====== Data for this exercise
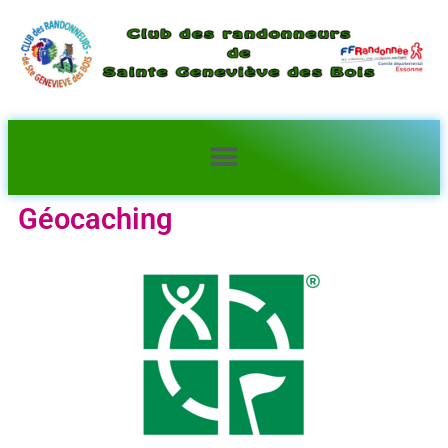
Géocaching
============
====== Data for this exercise
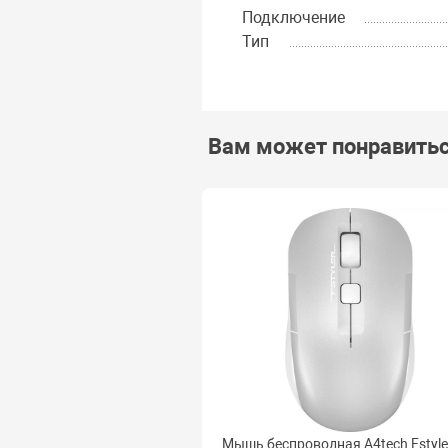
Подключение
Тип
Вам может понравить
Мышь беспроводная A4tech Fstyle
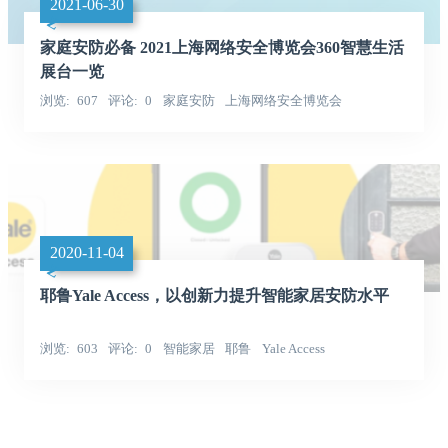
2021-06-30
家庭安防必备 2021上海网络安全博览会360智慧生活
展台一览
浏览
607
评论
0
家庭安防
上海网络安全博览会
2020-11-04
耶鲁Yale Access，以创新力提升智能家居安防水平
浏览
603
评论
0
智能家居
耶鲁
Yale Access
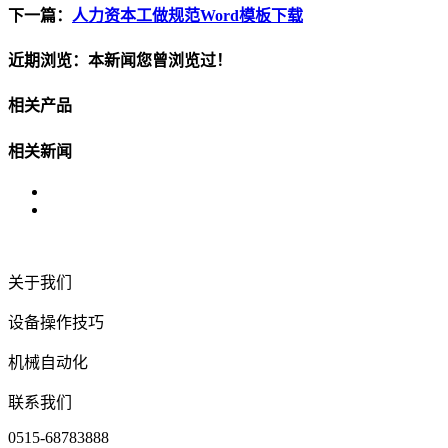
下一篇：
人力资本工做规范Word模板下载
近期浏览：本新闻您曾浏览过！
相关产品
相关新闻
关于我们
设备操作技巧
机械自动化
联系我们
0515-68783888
============
◆ What is expected
Your answer must be every line from the listing above that holds the string "Access".

◆ Response for this exercise
耶鲁Yale Access，以创新力提升智能家居安防水平
Yale Access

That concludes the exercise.